Administrative services
Administrative services in RS are administrative bodies within the ministries, and are established for the purpose of performing certain activities from within the sphere of activity of the administration, which, due to their nature, entirety and way of performing, require independence and special organization (administration, inspectorates, and other forms). Administrative services are under the direct supervision of the ministry to which they belong.

The following are the administrative units and the ministries to which they belong:
Administrative Service for Geodetic and Legal-Property Issues (responsible to the Government of Republika Srpska)
Administrative Service for the RS Customs (Ministry of Finance)
Revenue Service (Ministry of Finance)
Foreign Currency Inspectorate (Ministry of Finance)
Civil Defense Service (Ministry of Administration and Local Self-Governance)

Administrative organizations
Administrative organizations in the RS are established for the purpose of performing professional duties and duties of the republic's administration (institutions, directorates, secretariats, agencies, commissariats, funds, centers and other forms). Administrative organizations may have the attributes of a legal entity.

Current situation
Bosnian Serb politicians support the idea of independent republic in accordance with the UN Declaration on self-determinationton and separate Republika Srpska from Bosnia and Herzegovina entirely. The Prime Minister of Republika Srpska Milorad Dodik said a referendum on independence for RS was a fair solution and that 99 percent of Bosnian Serbs support secession from Bosnia-Herzegovina. Dodik stated that this referendum is "inevitable" and says that Bosnia and Herzegovina has no viable future.

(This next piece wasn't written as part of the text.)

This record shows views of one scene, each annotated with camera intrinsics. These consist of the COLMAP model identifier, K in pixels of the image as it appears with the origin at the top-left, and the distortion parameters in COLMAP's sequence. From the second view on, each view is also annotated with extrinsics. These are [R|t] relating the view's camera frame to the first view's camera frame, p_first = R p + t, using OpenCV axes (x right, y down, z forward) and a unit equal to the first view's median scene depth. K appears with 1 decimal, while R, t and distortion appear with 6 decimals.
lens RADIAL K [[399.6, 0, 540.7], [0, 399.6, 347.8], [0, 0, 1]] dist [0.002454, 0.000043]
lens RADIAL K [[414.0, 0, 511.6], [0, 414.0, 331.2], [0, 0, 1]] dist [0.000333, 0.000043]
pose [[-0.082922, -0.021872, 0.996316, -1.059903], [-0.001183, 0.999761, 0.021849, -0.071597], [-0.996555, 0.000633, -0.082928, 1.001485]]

Bosniak politicians have requested the suspension of Republika Srpska. Haris Silajdžić, party leader of Party for Bosnia and Herzegovina, has repeatedly stated that he wishes to see the RS dismantled.

Miroslav Lajčák, former High Representative of Bosnia-Herzegovina, has responded to this by saying that "Republika Srpska does not have the right to secede from BiH, at the same time no one can unilaterally abolish Republika Srpska."

Serbia-Republika Srpska relations

In 1997, the Agreement on Special Parallel Relations was signed between the two on February 28, 1997. A council has been established to bolster relations, in which presidents and prime ministers participate. The Agreement was implemented December 15, 2010. So far, four councils have been held.

On July 26, 2010, the Serbian Minister of Finance Diana Dragutinović and her Republika Srpska counterpart Aleksandar Džombić signed an Agreement on Cooperation in the Financial Sector, which will further develop mutual relations in the financial system. It will bolster the already good cooperation between the two, and help to maintain special parallel relations and enable exchange of experience, also discussing other sections. The working groups will convene at least twice a year.

Kosovo's unilateral proclamation of independence
On July 31, 2011, President Milorad Dodik said that the concept of a multi-ethnic state in Kosovo has failed, and that the solving of the Kosovo question has not been dealt with, stressing that Republika Srpska does not accept Kosovo as an independent country. Dodik said "The peaceful solution is evidently not a possible solution [...] We support Belgrade." in relation to the Kosovo Police operation trying to take control of border crossings located in North Kosovo on July 25.